Our words don’t exactly have the intended effect since
Michelle bursts out laughing. “Well isn’t that nice. You both have strong
feelings about someone you’ve never met and know nothing about.”

My face grows warm. “But we do know—”

“I know what you know,” Michelle says. “I get that part.
You know she was in some sort of legendary punk band before you were born. You
might even have her songs in your iPods and maybe even watch old videos some
assholes keep putting out there as if they’re still relevant after all this

She says all of it as if she’s talking about a band she
had nothing to do with, people she never knew.

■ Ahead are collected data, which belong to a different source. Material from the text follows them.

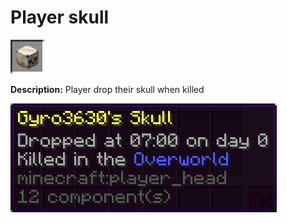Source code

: # Player skull
![icon](../assets/icons/player_skull.png)

**Description:** Player drop their skull when killed

![skull tooltip](../assets/votes/skull_tooltip.png)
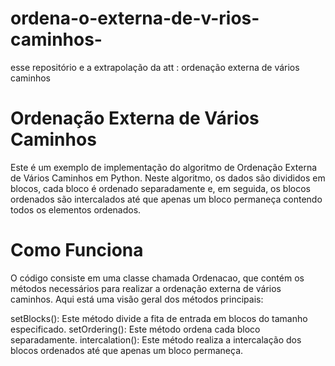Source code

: # ordena-o-externa-de-v-rios-caminhos-
esse repositório  e a extrapolação  da att : ordenação externa de vários caminhos 


<h1>Ordenação Externa de Vários Caminhos</h1>
Este é um exemplo de implementação do algoritmo de Ordenação Externa de Vários Caminhos em Python. Neste algoritmo, os dados são divididos em blocos, cada bloco é ordenado separadamente e, em seguida, os blocos ordenados são intercalados até que apenas um bloco permaneça contendo todos os elementos ordenados.

<h1>Como Funciona</h1>

O código consiste em uma classe chamada Ordenacao, que contém os métodos necessários para realizar a ordenação externa de vários caminhos. Aqui está uma visão geral dos métodos principais:

setBlocks(): Este método divide a fita de entrada em blocos do tamanho especificado.
setOrdering(): Este método ordena cada bloco separadamente.
intercalation(): Este método realiza a intercalação dos blocos ordenados até que apenas um bloco permaneça.
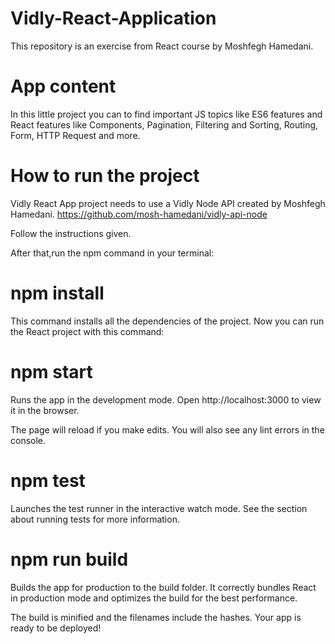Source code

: # Vidly-React-Application


This repository is an exercise from React course by Moshfegh Hamedani.
# App content
In this little project you can to find important JS topics like ES6 features and React features like Components, Pagination, Filtering and Sorting, Routing, Form, HTTP Request and more.


# How to run the project
Vidly React App project needs to use a Vidly Node API created by Moshfegh Hamedani.
https://github.com/mosh-hamedani/vidly-api-node

Follow the instructions given.

After that,run the npm command in your terminal:

# npm install
This command installs all the dependencies of the project. Now you can run the React project with this command:

# npm start
Runs the app in the development mode.
Open http://localhost:3000 to view it in the browser.

The page will reload if you make edits.
You will also see any lint errors in the console.

# npm test
Launches the test runner in the interactive watch mode.
See the section about running tests for more information.

# npm run build
Builds the app for production to the build folder.
It correctly bundles React in production mode and optimizes the build for the best performance.

The build is minified and the filenames include the hashes.
Your app is ready to be deployed!

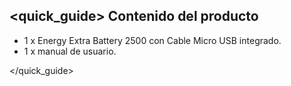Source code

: ## <quick_guide> Contenido del producto

* 1 x Energy Extra Battery 2500 con Cable Micro USB integrado.
* 1 x manual de usuario.


</quick_guide>
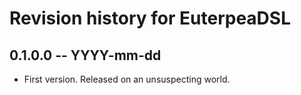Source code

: # Revision history for EuterpeaDSL

## 0.1.0.0 -- YYYY-mm-dd

* First version. Released on an unsuspecting world.
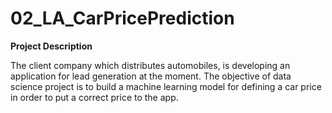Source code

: # 02_LA_CarPricePrediction
**Project Description**

The client company which distributes automobiles, is developing an application for lead generation at the moment. The objective of data science project is to build a machine learning model for defining a car price in order to put a correct price to the app.


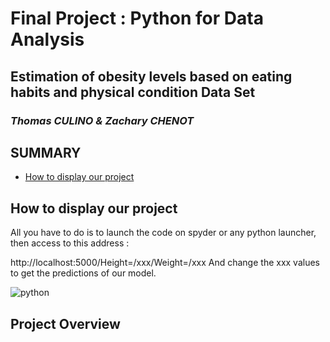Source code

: # Final Project : Python for Data Analysis 
## Estimation of obesity levels based on eating habits and physical condition Data Set
### _Thomas CULINO & Zachary CHENOT_

## **SUMMARY**

- [How to display our project](#display-project)

## How to display our project
All you have to do is to launch the code on spyder or any python launcher, then access to this address :



http://localhost:5000/Height=/xxx/Weight=/xxx
And change the xxx values to get the predictions of our model. 

![python](https://user-images.githubusercontent.com/96337476/147890574-9a1951e6-ac20-4783-ae41-29eb3e7ebf7b.JPG)



## Project Overview


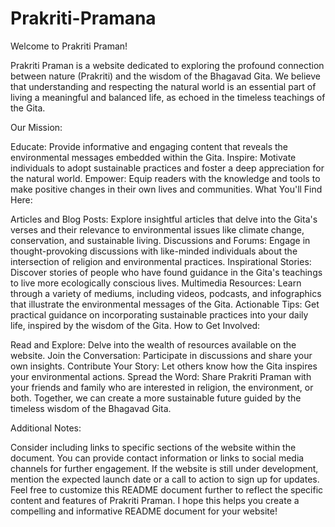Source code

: # Prakriti-Pramana
Welcome to Prakriti Praman!

Prakriti Praman is a website dedicated to exploring the profound connection between nature (Prakriti) and the wisdom of the Bhagavad Gita. We believe that understanding and respecting the natural world is an essential part of living a meaningful and balanced life, as echoed in the timeless teachings of the Gita.

Our Mission:

Educate: Provide informative and engaging content that reveals the environmental messages embedded within the Gita.
Inspire: Motivate individuals to adopt sustainable practices and foster a deep appreciation for the natural world.
Empower: Equip readers with the knowledge and tools to make positive changes in their own lives and communities.
What You'll Find Here:

Articles and Blog Posts: Explore insightful articles that delve into the Gita's verses and their relevance to environmental issues like climate change, conservation, and sustainable living.
Discussions and Forums: Engage in thought-provoking discussions with like-minded individuals about the intersection of religion and environmental practices.
Inspirational Stories: Discover stories of people who have found guidance in the Gita's teachings to live more ecologically conscious lives.
Multimedia Resources: Learn through a variety of mediums, including videos, podcasts, and infographics that illustrate the environmental messages of the Gita.
Actionable Tips: Get practical guidance on incorporating sustainable practices into your daily life, inspired by the wisdom of the Gita.
How to Get Involved:

Read and Explore: Delve into the wealth of resources available on the website.
Join the Conversation: Participate in discussions and share your own insights.
Contribute Your Story: Let others know how the Gita inspires your environmental actions.
Spread the Word: Share Prakriti Praman with your friends and family who are interested in religion, the environment, or both.
Together, we can create a more sustainable future guided by the timeless wisdom of the Bhagavad Gita.

Additional Notes:

Consider including links to specific sections of the website within the document.
You can provide contact information or links to social media channels for further engagement.
If the website is still under development, mention the expected launch date or a call to action to sign up for updates.
Feel free to customize this README document further to reflect the specific content and features of Prakriti Praman.
I hope this helps you create a compelling and informative README document for your website!
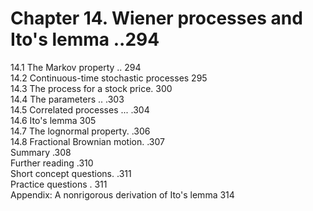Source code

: # Chapter 14. Wiener processes and Ito's lemma ..294  

14.1 The Markov property .. 294   
14.2 Continuous-time stochastic processes 295   
14.3 The process for a stock price. 300   
14.4 The parameters .. .303   
14.5 Correlated processes ... .304   
14.6 Ito's lemma 305   
14.7 The lognormal property. .306   
14.8 Fractional Brownian motion. .307   
Summary .308   
Further reading .310   
Short concept questions. .311   
Practice questions . 311   
Appendix: A nonrigorous derivation of Ito's lemma 314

“And, of course, you know Jessica disappeared somehow.
Just went and vanished. So, wouldn’t it be cool if you could dig her up and win
some sort of treasure hunt trophy? Let me guess, you could blog about it! You’d
be famous, right? Ooh, wouldn’t that be cool!”

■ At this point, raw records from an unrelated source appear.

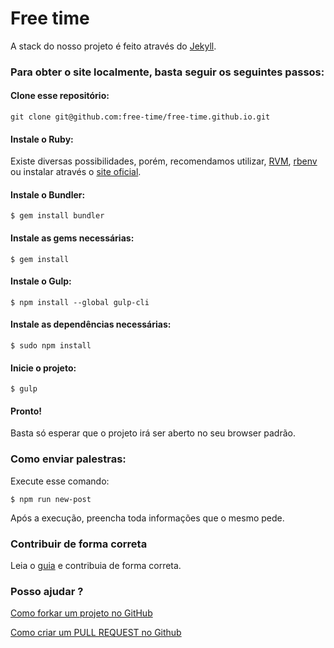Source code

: # Free time

A stack do nosso projeto é feito através do [Jekyll](http://jekyllrb.com/).

### Para obter o site localmente, basta seguir os seguintes passos:

#### Clone esse repositório:


    git clone git@github.com:free-time/free-time.github.io.git

#### Instale o Ruby:

Existe diversas possibilidades, porém, recomendamos utilizar, [RVM](https://github.com/rvm/rvm), [rbenv](https://github.com/rbenv/rbenv) ou instalar através o  [site oficial](https://www.ruby-lang.org/pt/).


#### Instale o Bundler:


    $ gem install bundler

#### Instale as gems necessárias:

    $ gem install

#### Instale o Gulp:

    $ npm install --global gulp-cli

#### Instale as dependências necessárias:

    $ sudo npm install

#### Inicie o projeto:

    $ gulp

#### Pronto!
Basta só esperar que o projeto irá ser aberto no seu browser padrão.

### Como enviar palestras:
Execute esse comando:

    $ npm run new-post

Após a execução, preencha toda informações que o mesmo pede.


### Contribuir de forma correta

Leia o [guia](CONTRIBUTING.md) e contribuia de forma correta.

### Posso ajudar ?

[Como forkar um projeto no GitHub](https://www.youtube.com/watch?v=BEZu577eQmM)

[Como criar um PULL REQUEST no Github](https://www.youtube.com/watch?v=E8MPe6tCMo8)

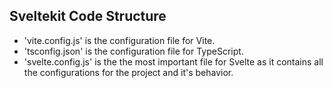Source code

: 
## Sveltekit Code Structure

<!-- TODO: Add more files details here -->
- 'vite.config.js' is the configuration file for Vite.
- 'tsconfig.json' is the configuration file for TypeScript.
- 'svelte.config.js' is the the most important file for Svelte as it contains all the configurations for the project and it's behavior.

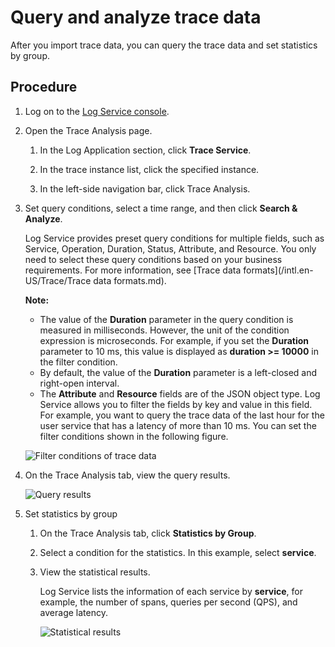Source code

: # Query and analyze trace data

After you import trace data, you can query the trace data and set statistics by group.

## Procedure

1.  Log on to the [Log Service console](https://sls.console.aliyun.com).

2.  Open the Trace Analysis page.

    1.  In the Log Application section, click **Trace Service**.

    2.  In the trace instance list, click the specified instance.

    3.  In the left-side navigation bar, click Trace Analysis.

3.  Set query conditions, select a time range, and then click **Search & Analyze**.

    Log Service provides preset query conditions for multiple fields, such as Service, Operation, Duration, Status, Attribute, and Resource. You only need to select these query conditions based on your business requirements. For more information, see [Trace data formats](/intl.en-US/Trace/Trace data formats.md).

    **Note:**

    -   The value of the **Duration** parameter in the query condition is measured in milliseconds. However, the unit of the condition expression is microseconds. For example, if you set the **Duration** parameter to 10 ms, this value is displayed as **duration \>= 10000** in the filter condition.
    -   By default, the value of the **Duration** parameter is a left-closed and right-open interval.
    -   The **Attribute** and **Resource** fields are of the JSON object type. Log Service allows you to filter the fields by key and value in this field.
    For example, you want to query the trace data of the last hour for the user service that has a latency of more than 10 ms. You can set the filter conditions shown in the following figure.

    ![Filter conditions of trace data](https://static-aliyun-doc.oss-accelerate.aliyuncs.com/assets/img/en-US/7606262261/p254120.png)

4.  On the Trace Analysis tab, view the query results.

    ![Query results](https://static-aliyun-doc.oss-accelerate.aliyuncs.com/assets/img/en-US/7606262261/p254134.png)

5.  Set statistics by group

    1.  On the Trace Analysis tab, click **Statistics by Group**.

    2.  Select a condition for the statistics. In this example, select **service**.

    3.  View the statistical results.

        Log Service lists the information of each service by **service**, for example, the number of spans, queries per second \(QPS\), and average latency.

        ![Statistical results](https://static-aliyun-doc.oss-accelerate.aliyuncs.com/assets/img/en-US/7606262261/p254149.png)


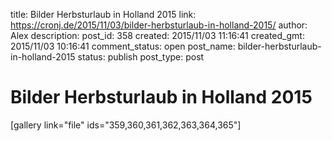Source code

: title: Bilder Herbsturlaub in Holland 2015
link: https://cronj.de/2015/11/03/bilder-herbsturlaub-in-holland-2015/
author: Alex
description: 
post_id: 358
created: 2015/11/03 11:16:41
created_gmt: 2015/11/03 10:16:41
comment_status: open
post_name: bilder-herbsturlaub-in-holland-2015
status: publish
post_type: post

# Bilder Herbsturlaub in Holland 2015

[gallery link="file" ids="359,360,361,362,363,364,365"]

“That’s really not what this is about,” I say.

Michelle arches her eyebrows. “No? Okay, then, why are
you doing it?”

I can’t answer her question in any way that will change
how she feels because I don’t know. I’m just trusting that there has to be some
meaning to my flashes and other experiences. Lauren can’t answer either—and I
know this even though she hasn’t said it to me yet—because there’s something
she’s searching for too. But, for now, she’s not telling anyone what that is.

Michelle has waited long enough for us to answer. “Well,
whatever it is doesn’t matter. How about this? Leave the guitar with me and
I’ll get it back to Jessica. How does that sound?”

I know she doesn’t trust us but I’m not about to ignore
the feeling that I need to see this through. That
need to see this
through. I also seriously doubt Michelle will get the Telecaster back to
Jessica. Something tells me she’ll shove it into a closet and forget all about
it. It doesn’t take a genius to figure out that she isn’t exactly in love with
her past. After all, she’s completely erased it.

“We want to take it to Jessica ourselves,” I say.

“That’s what I figured,” Michelle says. “So, I guess our
little visit is over. I’ll see you to the door.”

The way she says it, I get the distinct feeling she wants
to be sure we don’t steal anything on the way out. No more words are spoken as
we walk down the hall, although Michelle steps outside with us and waits as we
get into the bus. Not seeing us off, just making sure we go away.

Lauren takes another look around the property as we drive
back toward the street. “At least the horses are nice,” she says.

Which is true. The horses are pretty to look at. A good thing,
since we drove over two-thousand miles to see them.